Votre mandat et celui de la Commission venant à son terme, comment garantir que l’accélération des négociations de finalisation des initiatives lancées ne porte pas préjudice à la qualité du marché unique numérique ?
Un certain nombre de propositions importantes de la Stratégie du marché unique européen (DSM) sont encore en cours de négociation par les co-législateurs. Nous devons à nos citoyens et à nos entreprises la conclusion d’un accord le plus tôt possible.
Pour autant la Commission ne sacrifie pas la qualité de la négociation à la vitesse. L’exemple tout récent de l’accord politique autour du Code des télécom ou de la directive des services de médias audiovisuels l’illustrent : ces accords conservent l’ambition de la proposition initiale de la Commission, comme auparavant cela avait été le cas avec le règlement sur le géoblocage ou la portabilité.
Je crois que l’avancement et la qualité des négociations actuelles sur le marché unique du numérique sont liés surtout à l’alignement très important qui existe entre les institutions européennes – Commission, Conseil et Parlement, pour le faire avancer vite.

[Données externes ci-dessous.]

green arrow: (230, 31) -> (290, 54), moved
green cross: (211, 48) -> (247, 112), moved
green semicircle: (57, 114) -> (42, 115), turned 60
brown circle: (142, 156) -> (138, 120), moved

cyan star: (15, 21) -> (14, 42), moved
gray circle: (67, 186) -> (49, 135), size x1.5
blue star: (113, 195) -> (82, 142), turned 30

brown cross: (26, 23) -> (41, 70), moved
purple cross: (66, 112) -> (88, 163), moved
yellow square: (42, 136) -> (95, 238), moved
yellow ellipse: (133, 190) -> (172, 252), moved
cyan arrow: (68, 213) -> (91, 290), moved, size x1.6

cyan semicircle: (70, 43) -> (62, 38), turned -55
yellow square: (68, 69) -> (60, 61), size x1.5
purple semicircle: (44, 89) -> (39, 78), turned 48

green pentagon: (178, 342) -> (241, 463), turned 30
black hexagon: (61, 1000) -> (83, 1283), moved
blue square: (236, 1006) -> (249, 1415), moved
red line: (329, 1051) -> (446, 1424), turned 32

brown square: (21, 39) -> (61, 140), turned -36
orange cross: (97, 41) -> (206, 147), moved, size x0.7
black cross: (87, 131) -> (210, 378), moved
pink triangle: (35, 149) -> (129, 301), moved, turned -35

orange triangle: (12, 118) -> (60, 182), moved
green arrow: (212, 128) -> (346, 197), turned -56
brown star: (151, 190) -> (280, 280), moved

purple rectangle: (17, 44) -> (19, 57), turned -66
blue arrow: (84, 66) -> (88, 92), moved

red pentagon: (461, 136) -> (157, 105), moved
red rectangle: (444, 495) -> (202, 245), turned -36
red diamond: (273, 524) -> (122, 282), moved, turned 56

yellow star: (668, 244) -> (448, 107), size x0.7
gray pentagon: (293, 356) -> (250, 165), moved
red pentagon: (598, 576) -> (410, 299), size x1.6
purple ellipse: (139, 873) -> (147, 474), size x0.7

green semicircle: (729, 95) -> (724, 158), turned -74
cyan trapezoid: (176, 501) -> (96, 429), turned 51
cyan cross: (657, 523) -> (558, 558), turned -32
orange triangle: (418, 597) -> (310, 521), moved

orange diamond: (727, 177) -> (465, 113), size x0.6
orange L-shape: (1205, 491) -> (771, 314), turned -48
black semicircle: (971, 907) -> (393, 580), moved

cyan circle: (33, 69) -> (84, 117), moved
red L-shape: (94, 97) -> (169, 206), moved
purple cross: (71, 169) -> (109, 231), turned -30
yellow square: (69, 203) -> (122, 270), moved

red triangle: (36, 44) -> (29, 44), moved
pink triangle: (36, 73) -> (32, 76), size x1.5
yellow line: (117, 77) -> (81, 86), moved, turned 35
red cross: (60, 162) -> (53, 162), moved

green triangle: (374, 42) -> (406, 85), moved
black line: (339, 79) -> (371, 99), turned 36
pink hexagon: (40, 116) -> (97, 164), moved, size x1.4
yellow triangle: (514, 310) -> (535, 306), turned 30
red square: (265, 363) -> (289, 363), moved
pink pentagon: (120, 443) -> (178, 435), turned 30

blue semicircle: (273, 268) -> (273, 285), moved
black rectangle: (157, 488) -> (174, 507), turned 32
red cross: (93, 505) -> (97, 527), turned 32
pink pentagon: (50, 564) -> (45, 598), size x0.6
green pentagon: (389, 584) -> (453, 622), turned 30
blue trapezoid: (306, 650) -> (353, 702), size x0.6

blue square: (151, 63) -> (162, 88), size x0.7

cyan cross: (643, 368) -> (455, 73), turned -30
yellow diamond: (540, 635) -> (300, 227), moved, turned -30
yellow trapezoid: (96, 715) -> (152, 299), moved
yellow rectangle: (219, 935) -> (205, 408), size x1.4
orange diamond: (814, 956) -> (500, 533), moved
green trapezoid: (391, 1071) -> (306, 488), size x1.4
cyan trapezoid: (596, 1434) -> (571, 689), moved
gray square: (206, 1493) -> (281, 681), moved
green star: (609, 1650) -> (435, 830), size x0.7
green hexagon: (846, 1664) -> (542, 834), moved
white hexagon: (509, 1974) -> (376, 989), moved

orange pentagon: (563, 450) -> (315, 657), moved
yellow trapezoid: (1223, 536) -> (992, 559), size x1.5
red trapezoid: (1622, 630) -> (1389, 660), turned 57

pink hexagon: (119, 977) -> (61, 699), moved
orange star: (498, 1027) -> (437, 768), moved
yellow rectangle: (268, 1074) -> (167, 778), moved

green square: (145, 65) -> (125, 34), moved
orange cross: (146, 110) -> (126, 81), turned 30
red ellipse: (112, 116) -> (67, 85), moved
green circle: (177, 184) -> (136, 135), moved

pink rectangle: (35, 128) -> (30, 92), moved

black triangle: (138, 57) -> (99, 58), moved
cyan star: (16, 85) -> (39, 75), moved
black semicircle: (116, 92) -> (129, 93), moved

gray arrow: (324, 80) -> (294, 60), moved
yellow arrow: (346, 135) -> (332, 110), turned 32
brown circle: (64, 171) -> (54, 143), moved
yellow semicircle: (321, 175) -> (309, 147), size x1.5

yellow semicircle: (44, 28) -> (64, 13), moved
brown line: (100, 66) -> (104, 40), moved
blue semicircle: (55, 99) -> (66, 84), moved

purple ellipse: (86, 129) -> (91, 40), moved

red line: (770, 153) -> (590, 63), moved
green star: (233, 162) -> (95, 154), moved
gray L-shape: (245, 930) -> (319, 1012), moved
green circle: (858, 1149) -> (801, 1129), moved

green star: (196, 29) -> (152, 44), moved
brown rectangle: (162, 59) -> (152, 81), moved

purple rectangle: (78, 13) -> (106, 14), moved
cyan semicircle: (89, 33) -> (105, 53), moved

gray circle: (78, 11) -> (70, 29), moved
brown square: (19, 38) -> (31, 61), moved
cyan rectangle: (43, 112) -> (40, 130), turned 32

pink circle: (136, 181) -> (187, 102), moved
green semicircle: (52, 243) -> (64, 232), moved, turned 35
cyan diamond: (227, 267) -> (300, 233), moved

Il existe un consensus fort autour de ce sujet qui s’est exprimé par exemple par les messages politiques au plus haut niveau exprimés à Tallinn ou récemment à Sofia par chefs d’état et de gouvernement.
Au-delà du cadre réglementaire, des mesures non législatives, prenant la forme d’une coopération ou d’un financement au niveau de l’UE, constituent aussi une partie importante des initiatives de la stratégie DSM.
Je suis très reconnaissante de la coopération étroite avec les États membres, le Parlement européen et l’industrie pour mettre en œuvre un certain nombre d’initiatives importantes pour numériser l’industrie européenne et les services publics, renforcer les compétences numériques et stimuler la recherche et le développement en TIC (par exemple en cybersécurité, calcul de haute performance (HPC) et IA).
Grâce à la coopération à l’échelle de l’UE, à l’investissement et à l’échange des meilleures pratiques, nous pouvons accomplir davantage ensemble.